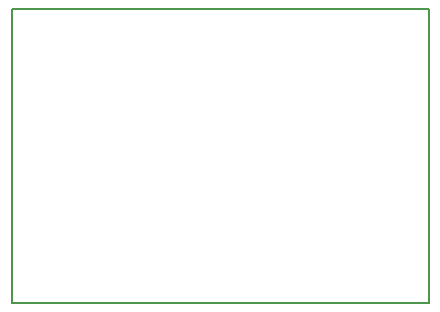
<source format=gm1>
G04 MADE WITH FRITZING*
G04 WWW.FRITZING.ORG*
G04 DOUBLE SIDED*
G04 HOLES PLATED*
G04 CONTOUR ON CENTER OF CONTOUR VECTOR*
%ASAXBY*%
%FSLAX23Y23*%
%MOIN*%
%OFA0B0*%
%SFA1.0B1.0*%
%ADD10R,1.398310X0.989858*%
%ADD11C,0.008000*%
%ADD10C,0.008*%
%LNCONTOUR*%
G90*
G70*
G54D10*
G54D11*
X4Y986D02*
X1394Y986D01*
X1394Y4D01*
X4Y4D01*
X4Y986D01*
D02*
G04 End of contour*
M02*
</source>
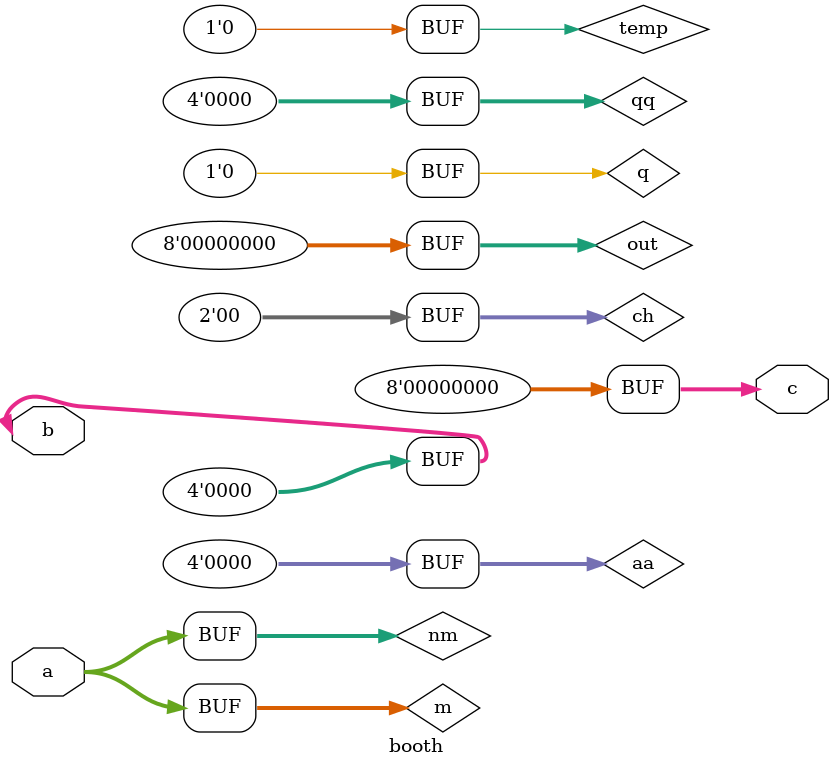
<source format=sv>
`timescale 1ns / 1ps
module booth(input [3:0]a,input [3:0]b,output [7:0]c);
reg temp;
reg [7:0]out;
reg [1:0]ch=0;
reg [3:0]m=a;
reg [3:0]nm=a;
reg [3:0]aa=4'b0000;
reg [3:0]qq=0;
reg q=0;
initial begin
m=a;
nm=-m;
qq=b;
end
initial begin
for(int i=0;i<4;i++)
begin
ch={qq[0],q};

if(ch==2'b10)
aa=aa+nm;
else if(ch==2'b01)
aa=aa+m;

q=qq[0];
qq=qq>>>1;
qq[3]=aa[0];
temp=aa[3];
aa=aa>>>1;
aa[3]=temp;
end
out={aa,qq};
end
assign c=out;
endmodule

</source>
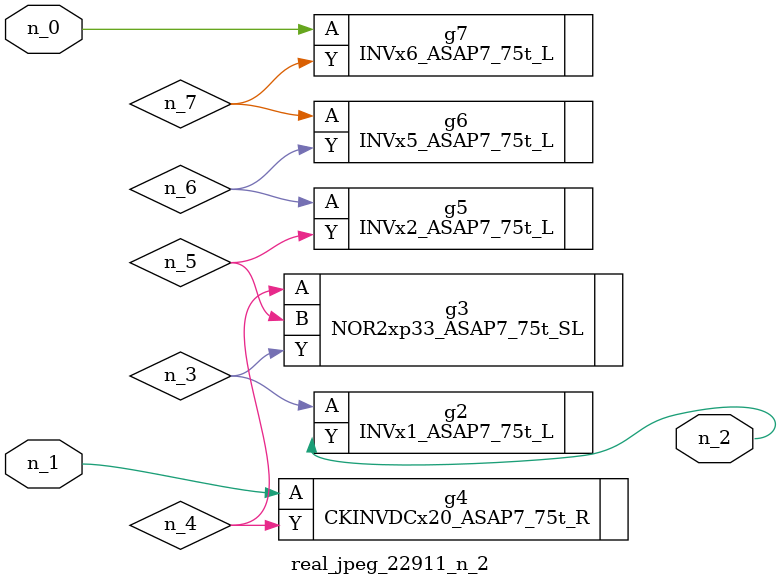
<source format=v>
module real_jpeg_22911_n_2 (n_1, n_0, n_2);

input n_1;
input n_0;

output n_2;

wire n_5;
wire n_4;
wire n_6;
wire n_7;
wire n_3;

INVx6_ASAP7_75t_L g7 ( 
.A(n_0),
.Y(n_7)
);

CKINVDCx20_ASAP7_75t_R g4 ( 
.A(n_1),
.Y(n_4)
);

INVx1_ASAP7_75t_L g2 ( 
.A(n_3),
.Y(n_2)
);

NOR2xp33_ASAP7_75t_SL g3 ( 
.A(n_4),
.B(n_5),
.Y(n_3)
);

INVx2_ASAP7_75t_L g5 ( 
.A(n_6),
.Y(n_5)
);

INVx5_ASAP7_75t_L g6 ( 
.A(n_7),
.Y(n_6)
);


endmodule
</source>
§ §
WHAT TO PRODUCE | Every line above that includes the word "output" must appear in the answer.

YOUR SOLUTION |
module booth(input [3:0]a,input [3:0]b,output [7:0]c);
output n_2;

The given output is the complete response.